(Keypoint data for each instance)
= Beginning of Section =
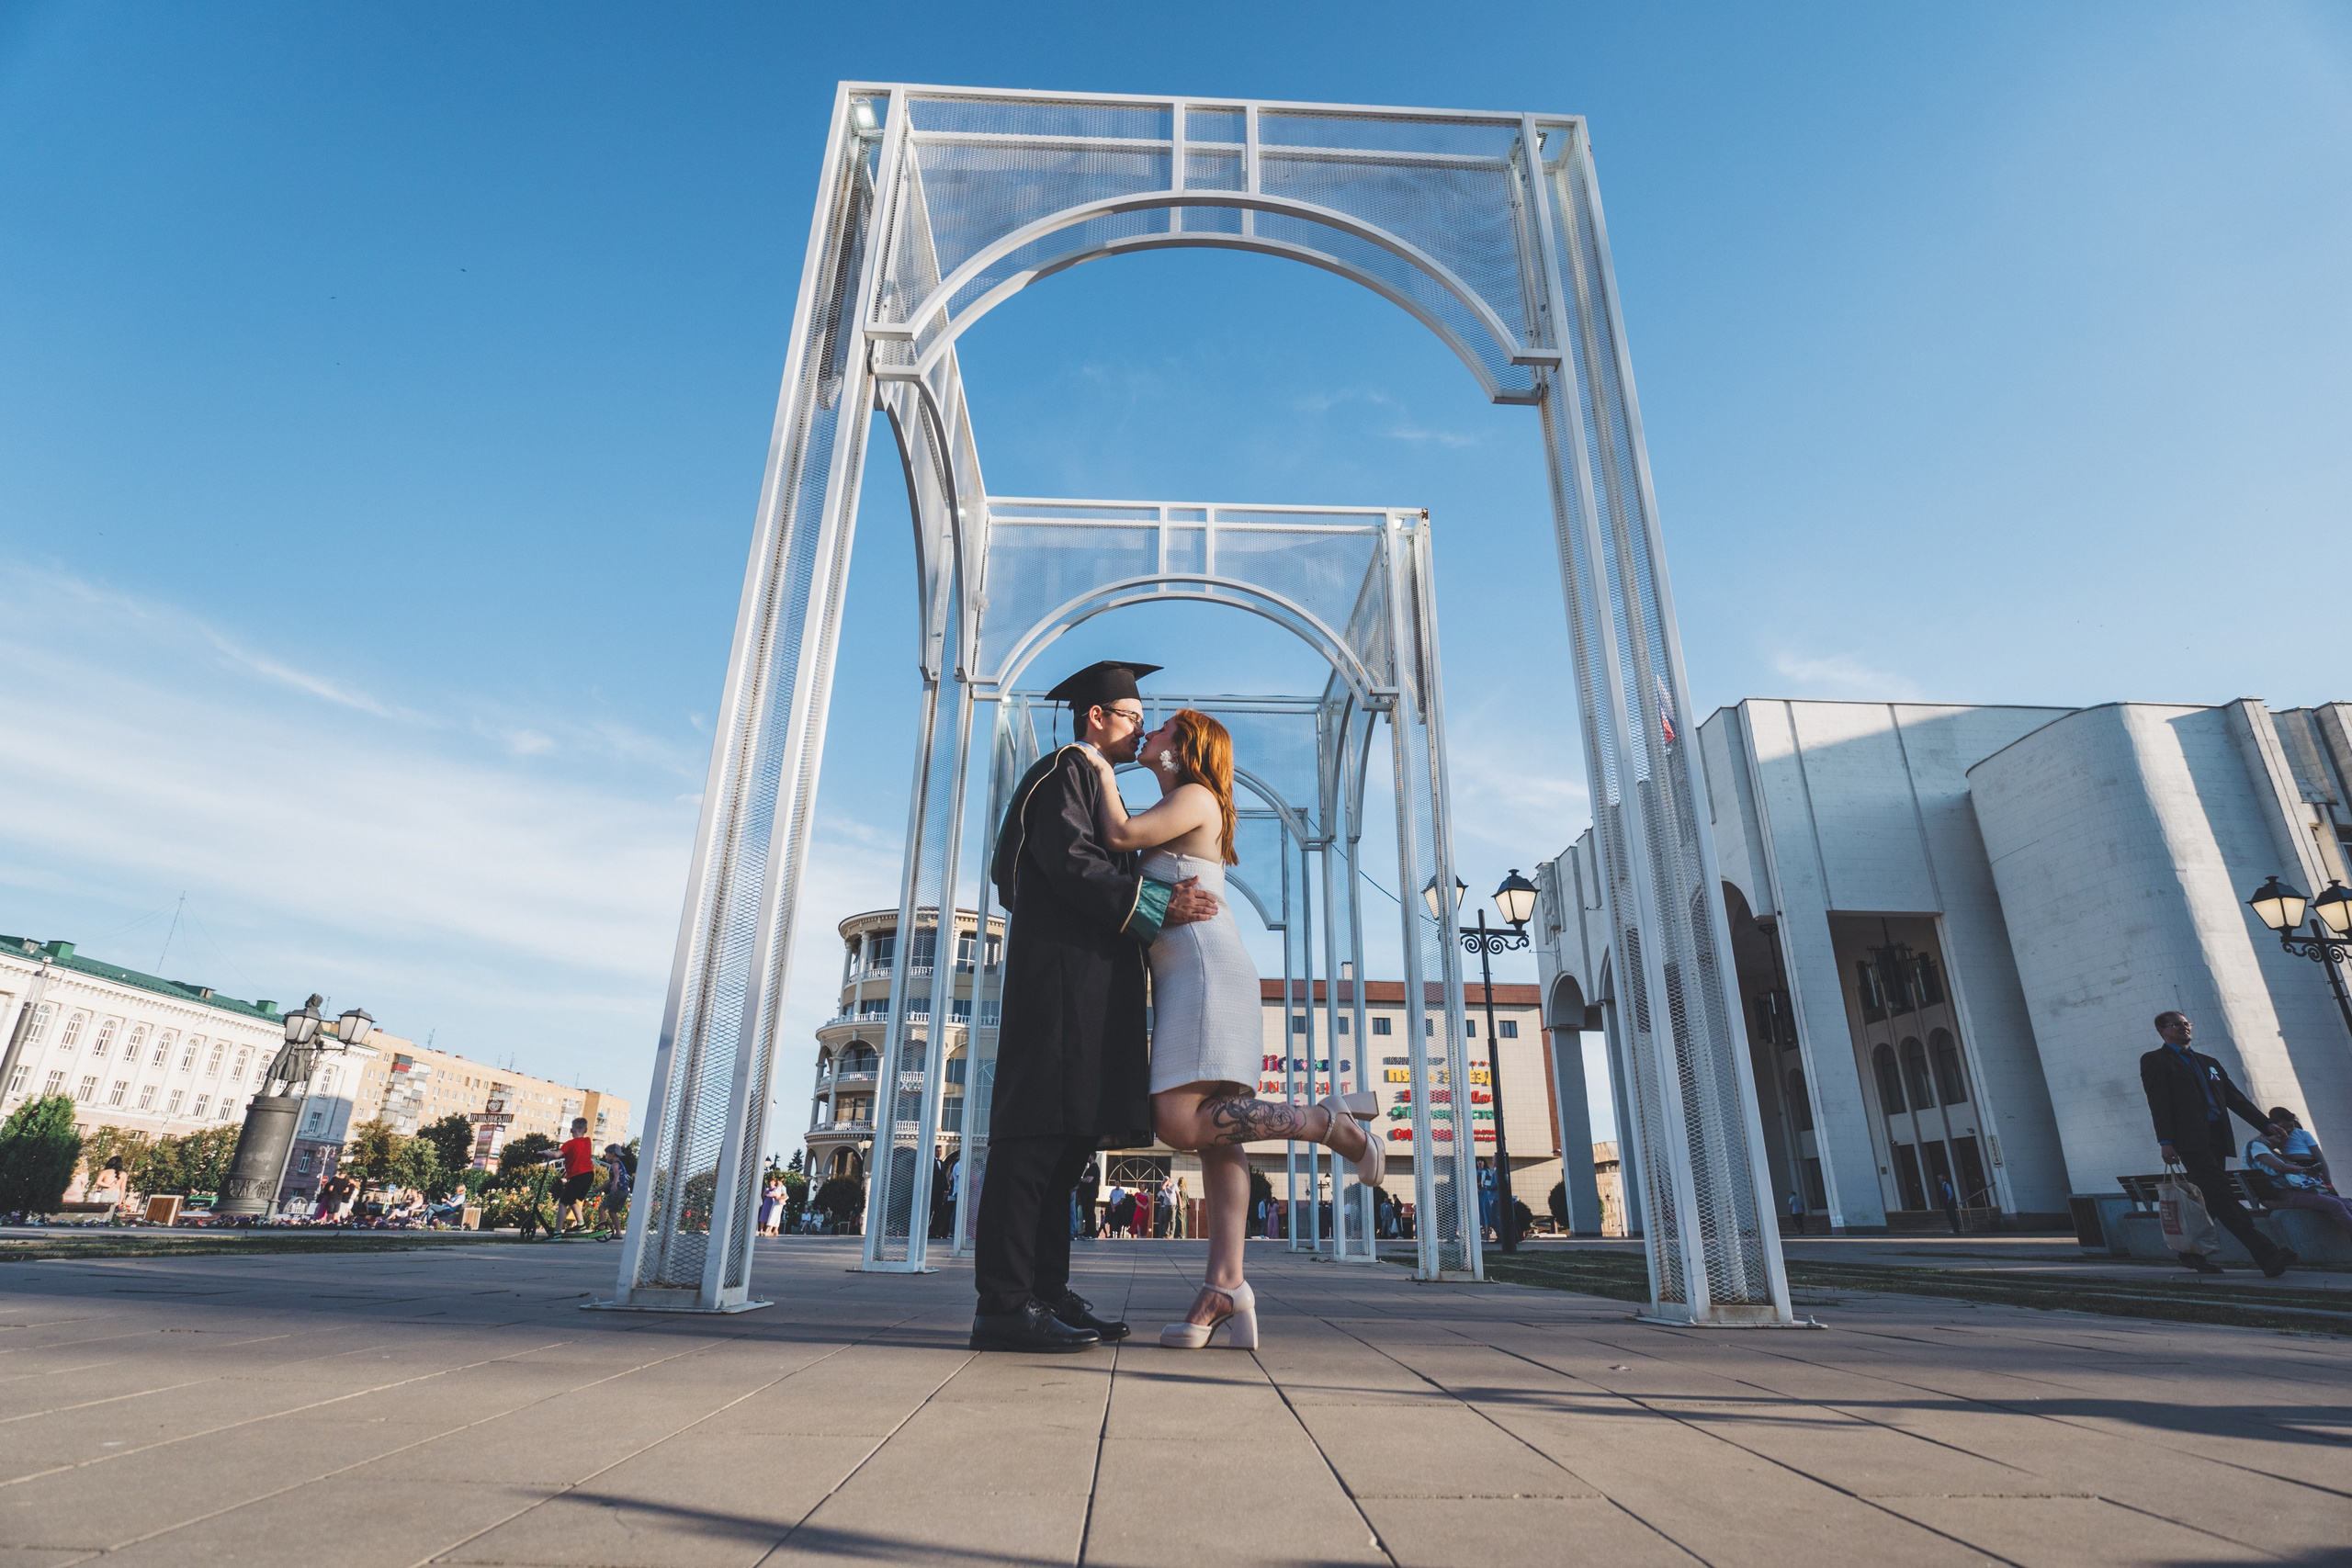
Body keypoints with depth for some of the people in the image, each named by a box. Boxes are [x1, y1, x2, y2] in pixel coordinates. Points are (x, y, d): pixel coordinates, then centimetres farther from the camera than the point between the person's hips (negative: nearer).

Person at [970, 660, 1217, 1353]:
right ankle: (1005, 1303, -12)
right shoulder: (1063, 771, -1)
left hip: (1086, 983, 10)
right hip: (1060, 973, -10)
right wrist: (1156, 903, -15)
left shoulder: (1092, 784, 29)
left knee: (1066, 1138, 5)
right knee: (1039, 1133, -13)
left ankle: (1045, 1294, 7)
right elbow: (1068, 862, -15)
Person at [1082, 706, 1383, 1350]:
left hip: (1206, 972, -9)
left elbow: (1120, 835, -14)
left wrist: (1104, 770, 0)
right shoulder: (1170, 813, 26)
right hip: (1184, 981, 9)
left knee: (1181, 1123, -18)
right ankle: (1226, 1288, -3)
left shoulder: (1196, 798, -2)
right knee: (1213, 1130, 0)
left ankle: (1331, 1121, -10)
= End of Section =
*WHAT IS BEING ASKED*
Rewrite the rows above with every "Person at" replaced by "Subject at" and everything else left unchanged. Omit the pictures from your answer.

*RESPONSE BOX*
Body keypoints with depth for some of the people in the image, each named by a box. Boxes are [x1, y1, x2, y2] in pixel coordinates. Points are (x, y, d): pixel coordinates, then centimetres farther from the camera than the point between the person's hips (negative: nearer).

Subject at [970, 660, 1217, 1353]:
right ankle: (1005, 1303, -12)
right shoulder: (1063, 771, -1)
left hip: (1086, 983, 10)
right hip: (1060, 973, -10)
right wrist: (1156, 903, -15)
left shoulder: (1092, 784, 29)
left knee: (1066, 1138, 5)
right knee: (1039, 1133, -13)
left ankle: (1045, 1294, 7)
right elbow: (1068, 862, -15)
Subject at [1082, 706, 1383, 1350]:
left hip: (1206, 972, -9)
left elbow: (1120, 835, -14)
left wrist: (1104, 770, 0)
right shoulder: (1170, 813, 26)
right hip: (1184, 981, 9)
left knee: (1181, 1123, -18)
right ankle: (1226, 1288, -3)
left shoulder: (1196, 798, -2)
right knee: (1213, 1130, 0)
left ankle: (1331, 1121, -10)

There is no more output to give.